Karl rubbed his side. “Explains why my ribs hurt…”
“You’re out of your mind,” Gretchen said to Tante Klegg. “How can you think me changing in the barn is worse than keeping him captive until proven innocent? We won’t know if he killed the president until he remembers.”
“How can you compare this at all!” her mother scoffed.
“And?” Tante Klegg said, stabbing her chicken. “Has he remembered? Is his name Karl?”
“He… agreed his name was Karl when he woke,” Gretchen replied.
“He agreed? You mean you gave him a name,” Tante Klegg said. “You gave him the name of your grandfather. How could you?”
“There was blood at his temple. You saw it,” Gretchen rushed to say. “He hurt his head and can’t remember things.

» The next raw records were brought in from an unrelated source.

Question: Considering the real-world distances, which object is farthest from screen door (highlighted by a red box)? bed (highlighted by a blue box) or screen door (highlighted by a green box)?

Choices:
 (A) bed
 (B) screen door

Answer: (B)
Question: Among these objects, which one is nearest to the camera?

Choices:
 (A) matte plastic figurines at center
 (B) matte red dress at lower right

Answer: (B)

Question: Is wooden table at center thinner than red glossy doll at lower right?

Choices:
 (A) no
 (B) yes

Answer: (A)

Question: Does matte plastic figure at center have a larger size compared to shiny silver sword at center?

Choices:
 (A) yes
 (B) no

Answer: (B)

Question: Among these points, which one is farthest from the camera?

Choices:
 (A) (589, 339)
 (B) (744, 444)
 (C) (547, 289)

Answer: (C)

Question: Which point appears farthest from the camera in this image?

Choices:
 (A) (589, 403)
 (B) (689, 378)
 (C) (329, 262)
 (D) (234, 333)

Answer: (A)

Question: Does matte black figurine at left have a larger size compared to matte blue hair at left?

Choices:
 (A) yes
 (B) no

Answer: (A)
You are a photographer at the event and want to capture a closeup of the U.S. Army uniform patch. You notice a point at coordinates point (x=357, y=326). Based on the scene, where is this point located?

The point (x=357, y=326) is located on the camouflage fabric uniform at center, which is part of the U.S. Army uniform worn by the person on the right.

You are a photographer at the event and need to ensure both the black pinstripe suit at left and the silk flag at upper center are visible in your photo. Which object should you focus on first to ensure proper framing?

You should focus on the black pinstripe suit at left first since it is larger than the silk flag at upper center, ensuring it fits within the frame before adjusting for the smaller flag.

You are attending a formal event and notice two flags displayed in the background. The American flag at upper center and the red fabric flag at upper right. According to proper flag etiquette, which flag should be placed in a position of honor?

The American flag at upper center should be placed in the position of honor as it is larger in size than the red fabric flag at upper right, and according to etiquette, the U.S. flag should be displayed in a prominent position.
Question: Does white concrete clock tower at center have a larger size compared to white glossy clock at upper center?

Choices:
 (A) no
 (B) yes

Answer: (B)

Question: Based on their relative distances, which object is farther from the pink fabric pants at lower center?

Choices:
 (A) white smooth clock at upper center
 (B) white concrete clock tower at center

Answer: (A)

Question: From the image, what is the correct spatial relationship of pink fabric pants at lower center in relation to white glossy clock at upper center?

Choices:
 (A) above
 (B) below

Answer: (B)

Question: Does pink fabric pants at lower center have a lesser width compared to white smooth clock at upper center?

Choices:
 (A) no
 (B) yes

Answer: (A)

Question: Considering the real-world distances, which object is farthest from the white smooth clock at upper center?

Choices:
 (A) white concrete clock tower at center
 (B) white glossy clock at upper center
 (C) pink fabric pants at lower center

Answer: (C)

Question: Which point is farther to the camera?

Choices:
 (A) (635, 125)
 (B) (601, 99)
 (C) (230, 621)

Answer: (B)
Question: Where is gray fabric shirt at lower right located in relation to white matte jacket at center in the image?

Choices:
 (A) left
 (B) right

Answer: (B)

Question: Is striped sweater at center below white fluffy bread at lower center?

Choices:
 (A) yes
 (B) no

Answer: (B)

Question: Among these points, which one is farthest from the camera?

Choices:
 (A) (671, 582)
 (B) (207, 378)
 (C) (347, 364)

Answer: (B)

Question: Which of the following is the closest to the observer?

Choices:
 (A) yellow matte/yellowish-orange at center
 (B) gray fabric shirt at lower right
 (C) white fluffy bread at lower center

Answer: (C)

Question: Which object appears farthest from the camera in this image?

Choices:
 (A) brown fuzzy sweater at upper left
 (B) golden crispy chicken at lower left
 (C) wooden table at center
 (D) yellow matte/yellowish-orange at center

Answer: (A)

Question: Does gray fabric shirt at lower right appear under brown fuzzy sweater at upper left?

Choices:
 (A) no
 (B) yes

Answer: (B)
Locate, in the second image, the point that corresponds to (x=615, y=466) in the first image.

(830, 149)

He agreed Karl was fine since he has no name.”
Her mother snorted. “He thinks his name is Karl, he does not know his name. What else does he not know or remember?” She sawed the side of her fork into the overcooked chicken. “Killing the president? Fleeing the capital?”
“Would it make you feel better if I locked him up again?” G
retchen said.
Her mother rolled her eyes. “He is no danger to me right now, sitting here, this little weakling. It is only if someone sees him here with us. Tell me, Gretchen, Edelgard, why I have not run to the authorities to report this man yet.”
Karl shrank in his seat.
“Because you would sentence us to prison with him,” Tante Klegg said.
“For holding him hostage? We would be American heroes, not villains!”
Tante Klegg remained unconvinced.
“We cannot keep him long,” Gretchen’s mother warned. “The neighbors will wonder.”
“Alina was happy to assume she knew the whole story,” Tante Klegg said. “Others will do the same.”
The sisters fell silent, their stormy expressions continuing the argument.
“Ma’am,” Karl ventured, “I don’t remember much of anything, if that’s a comfort.”
Gretchen’s mother stared at him, her face changing colors while she struggled to find her words.
“You said he’s my responsibility,” Gretchen said. “What does it matter what his name is? I’m taking care of him.”
“There are things you do not understand, meine kleine trottel,” her mother said in saccharine tones.
Gretchen stiffened. Karl assumed it had something to do with her mother’s condescending tone.
“We left Germany to avoid these political happenings,” her mother continued. “Shooting leaders of nations! We left Europe because of such upheavals. America is not supposed to behave like this!”
“Mama, you are hysterical,” Gretchen sighed.
She grabbed Gretchen by the jaw, her fingers pinching into Gretchen’s cheeks. Gretchen whimpered as her mother jerked her forward so they were nose-to-nose.
“You listen to me,” she said in a low, dangerous voice. “Who will be president now? Who? Johnson, who everyone hates? Seward, if he lives? This nation will fall, and you stand before me telling me I worry too much, that I should not care the enemy sleeps in my child’s bedroom.”